- 37°16′04″N 28°05′56″E﻿ / ﻿37.267700°N 28.098900°E
- Type: Sanctuary
- Satellite of: Stratonicea
- Location: Bağyaka, Muğla Province, Turkey
- Region: Caria

= Panamara =

Religious centre in ancient Caria

Panamara (Πανάμαρα) was a prominent religious centre in ancient Caria. It was the centre of worship for the local god Zeus Panamaros. It was governed by a koinon (a 'federation' or 'collective') called Panamareis (Παναμαρεῖς), which was subsumed into the polis ('city-state') of Stratonicea in the Hellenistic period.

==History==

Panamara was a historic rural sanctuary in southern Caria. It was situated east of the Hecatomnid satrapy and shows no signs of patronage or political activity in their time. The first inscriptions from Panamara date to the 270s BCE and display rule by Ptolemy II, as would be expected from other communities in Ptolemaic southern Caria such as Halicarnassus and Caunus.

The large city of Stratonicea was founded in the 260s BCE to the northwest of Panamara. This city was a Greco-Macedonian settlement founded by Seleucus II as a powerbase for the Seleucid Empire in Caria, counterbalancing the older city of Mylasa to the west. From the time of Stratonicea's foundation, Panamara was drawn into its territory. Like Lagina, home of a temple to Hecate, religious activity at Panamara became entangled with the civic calendar of Stratonicea.

Like Stratonicea proper, Panamara may have come under Rhodian control in the later 3rd century BCE. It was occupied by Philip V, King of Macedon, in 201 BCE. Monumental construction at Panamara may have begun in this time, perhaps overseen by Stratonicea. A Panamaran inscription notes that Philip V sponsored reconstruction of the sanctuary walls following an earthquake. Antiochos III expelled Philip V from Caria in 197 BCE, returning Panamara to Rhodian control, which was later affirmed by the Peace of Apamea. The control of Caria by Rhodes was supported by Rome, who withdrew their support later in the 2nd century BCE, after which time Panamara became part of the Roman province of Asia Minor alongside Stratonicea. Alongside Mylasa and Aphrodisias, Stratonicea was one of the most important cities in Roman Caria.

Zeus Panamaros made a miraculous appearance at Panamara in 39 BCE. Quintus Labienus was a Roman general and ally of Brutus after his assassination of Julius Caesar. After the death of Brutus, Labienus removed his army from the Parthian frontier and occupied Asia Minor. Stratonicea and Mylasa resisted his invasion, in the course of which the rural mountain sanctuaries of Sinuri and Lagina were sacked. His attempts to do the same to Panamara were repelled by divine epiphany, recorded in detail by an inscription at the site. Allegedly, the soldiers' ladders used to scale the mountain slopes broke underneath them, and they could not advance through thick fog, thunderstorms, and even fire. Meanwhile, 'great is Zeus Panamaros' could be heard through the storms and hallucinations.

As a consequence of the epiphany, not only was the attack by Labienus repelled, but Panamara also received immunity from Roman state interference (asylia) by a senatus consultum of 39 BCE. From this time, Panamara equalled Lagina as an integral religious centre for Stratonicea. The city successfully argued Panamara's case for asylia before the emperor Tiberius when he visited Asia Minor in 23 CE.

**INPUT DATA**.
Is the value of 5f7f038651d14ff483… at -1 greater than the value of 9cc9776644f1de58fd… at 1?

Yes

--

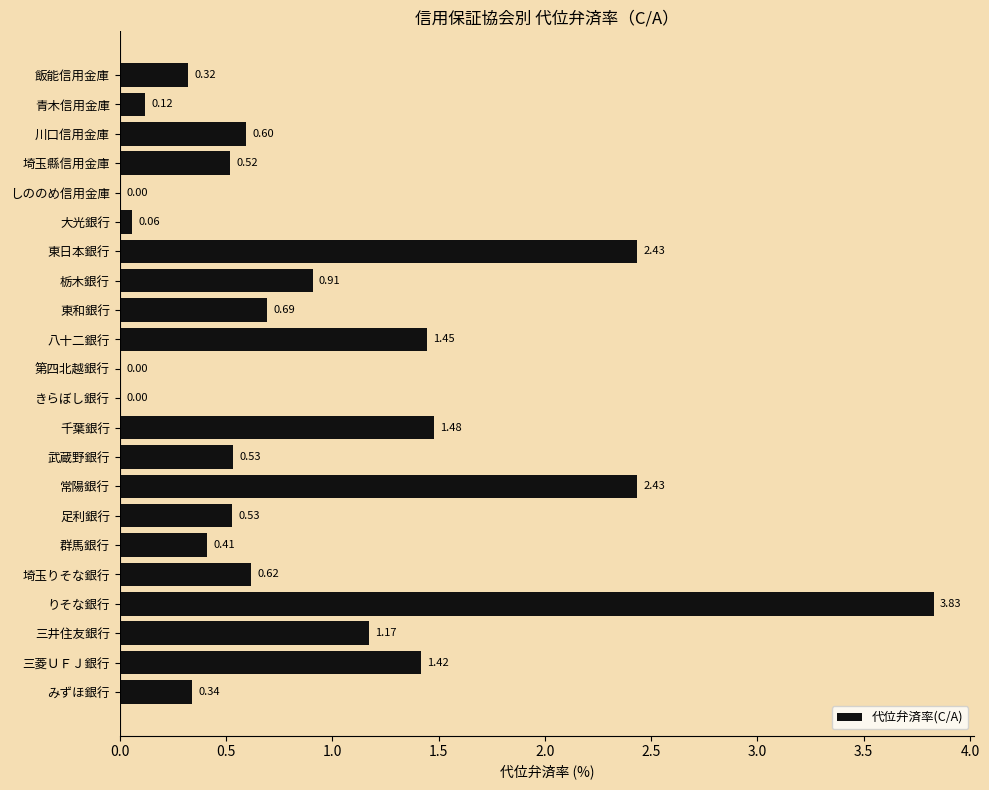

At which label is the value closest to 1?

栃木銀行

**DIRECTIONS**.
• a. Duplicate the portion of the Panamara article starting at "Like Stratonicea proper, Panamara" and ending at "in Roman Caria.".
• b. Name every human individual mentioned by name in the Panamara article, leaving out gods.
• c. Resume the Panamara article after its final sentence and carry it further.
The items above are separate material and are not part of the Panamara article.

**ANSWERS TO THE PROBLEMS**.
• a.
Like Stratonicea proper, Panamara may have come under Rhodian control in the later 3rd century BCE. It was occupied by Philip V, King of Macedon, in 201 BCE. Monumental construction at Panamara may have begun in this time, perhaps overseen by Stratonicea. A Panamaran inscription notes that Philip V sponsored reconstruction of the sanctuary walls following an earthquake. Antiochos III expelled Philip V from Caria in 197 BCE, returning Panamara to Rhodian control, which was later affirmed by the Peace of Apamea. The control of Caria by Rhodes was supported by Rome, who withdrew their support later in the 2nd century BCE, after which time Panamara became part of the Roman province of Asia Minor alongside Stratonicea. Alongside Mylasa and Aphrodisias, Stratonicea was one of the most important cities in Roman Caria.

• b. Ptolemy II, Seleucus II, Philip V, Antiochos III, Quintus Labienus, Brutus, Julius Caesar, Tiberius

• c.
Like Labraunda or Sinuri, archaeological evidence shows that Panamara remained an important religious centre even after converting to Christianity in late antiquity and worship of the local pagan god ended. The latest inscriptions of Panamara date to the 4th century CE, suggesting that the community declined in the Byzantine period.

==Religious life==
===Festivals===

There were festivals for both Zeus Panamaros (the Panamareia and Komyria) and Hera (the Heraia). These festivals alternated annually and were heavily gendered. During the Heraia, women of Stratonicea went into the sacred precinct within Panamara, while men waited outside. During the Panamareia, men went into the religious centre, while women waited outside. Although the Komyria was also a male festival for Zeus, it appears to have been a rite of passage for teenagers as young men. The group which entered the sanctuary that year underwent a mystery rite, in which they drank wine and dedicated locks of their hair to the god. The group that waited outside were given wine and olive oil by priests or priestesses.

A fragmentary inscription from the late Hellenistic period specifies the sacrifices to be made at this festival: during the Heraia, Hera received a heifer and Zeus an uncastrated kid. An inscription from the early Roman period gives a glimpse at the sacred calendar of Panamara, which included singing and dancing as well as mass animal sacrifice and feasting.

After the divine epiphany of 39 BCE, Panamara also celebrated a Panamareia. In this festival, the procession moved down from the mountain sanctuary to the town centre, symbolically bringing the god Zeus home. As at Lagina, the entire community at Stratonicea therefore engaged in an annual procession to Panamara, involving about half a day's walk in each direction with two days of feasting at the sanctuary.

Panamara's included traditional bull-sacrifice, called the bouthysia, like Sinuri and Koranza nearby.

===Zeus Panamaros===

The site of Panamara was named after the local worshipped there: Zeus Panamaros. It is thought that this epithet was originally a distinct local deity which merged with the Greek god Zeus through syncretism. The phenomenon of religious centres being named after indigenous gods is common throughout Caria, and can be seen elsewhere at Labraunda, Hyllarima, and Sinuri.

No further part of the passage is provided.